Task item:
Look for "- **Virtual Scrolling** for ticket lists" in the listing below, then copy exactly the line it appears in and all lines after it to the end, and nothing more.
━━━━━ Information provided
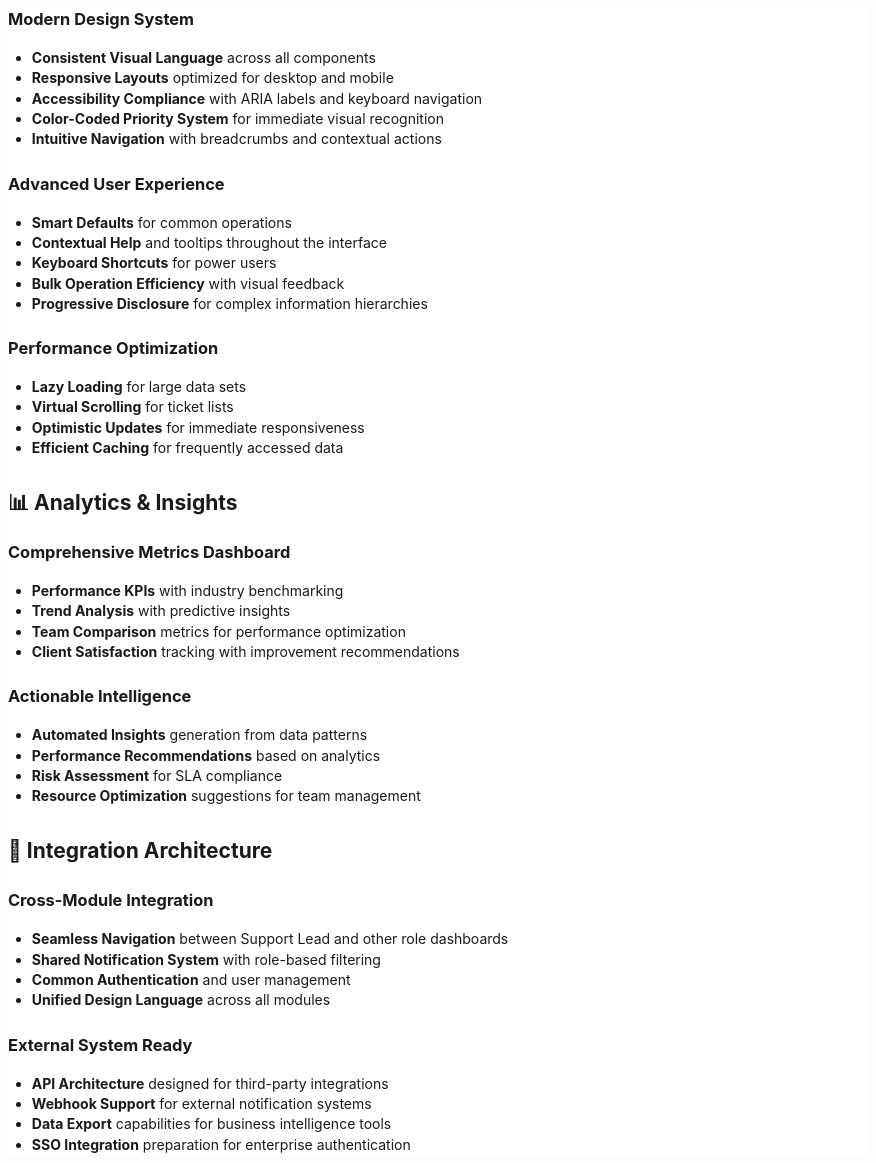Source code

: ### Modern Design System
- **Consistent Visual Language** across all components
- **Responsive Layouts** optimized for desktop and mobile
- **Accessibility Compliance** with ARIA labels and keyboard navigation
- **Color-Coded Priority System** for immediate visual recognition
- **Intuitive Navigation** with breadcrumbs and contextual actions

### Advanced User Experience
- **Smart Defaults** for common operations
- **Contextual Help** and tooltips throughout the interface
- **Keyboard Shortcuts** for power users
- **Bulk Operation Efficiency** with visual feedback
- **Progressive Disclosure** for complex information hierarchies

### Performance Optimization
- **Lazy Loading** for large data sets
- **Virtual Scrolling** for ticket lists
- **Optimistic Updates** for immediate responsiveness
- **Efficient Caching** for frequently accessed data

## 📊 Analytics & Insights

### Comprehensive Metrics Dashboard
- **Performance KPIs** with industry benchmarking
- **Trend Analysis** with predictive insights
- **Team Comparison** metrics for performance optimization
- **Client Satisfaction** tracking with improvement recommendations

### Actionable Intelligence
- **Automated Insights** generation from data patterns
- **Performance Recommendations** based on analytics
- **Risk Assessment** for SLA compliance
- **Resource Optimization** suggestions for team management

## 🔄 Integration Architecture

### Cross-Module Integration
- **Seamless Navigation** between Support Lead and other role dashboards
- **Shared Notification System** with role-based filtering
- **Common Authentication** and user management
- **Unified Design Language** across all modules

### External System Ready
- **API Architecture** designed for third-party integrations
- **Webhook Support** for external notification systems
- **Data Export** capabilities for business intelligence tools
- **SSO Integration** preparation for enterprise authentication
━━━━━━━━━━
Exercise output:
- **Virtual Scrolling** for ticket lists
- **Optimistic Updates** for immediate responsiveness
- **Efficient Caching** for frequently accessed data

## 📊 Analytics & Insights

### Comprehensive Metrics Dashboard
- **Performance KPIs** with industry benchmarking
- **Trend Analysis** with predictive insights
- **Team Comparison** metrics for performance optimization
- **Client Satisfaction** tracking with improvement recommendations

### Actionable Intelligence
- **Automated Insights** generation from data patterns
- **Performance Recommendations** based on analytics
- **Risk Assessment** for SLA compliance
- **Resource Optimization** suggestions for team management

## 🔄 Integration Architecture

### Cross-Module Integration
- **Seamless Navigation** between Support Lead and other role dashboards
- **Shared Notification System** with role-based filtering
- **Common Authentication** and user management
- **Unified Design Language** across all modules

### External System Ready
- **API Architecture** designed for third-party integrations
- **Webhook Support** for external notification systems
- **Data Export** capabilities for business intelligence tools
- **SSO Integration** preparation for enterprise authentication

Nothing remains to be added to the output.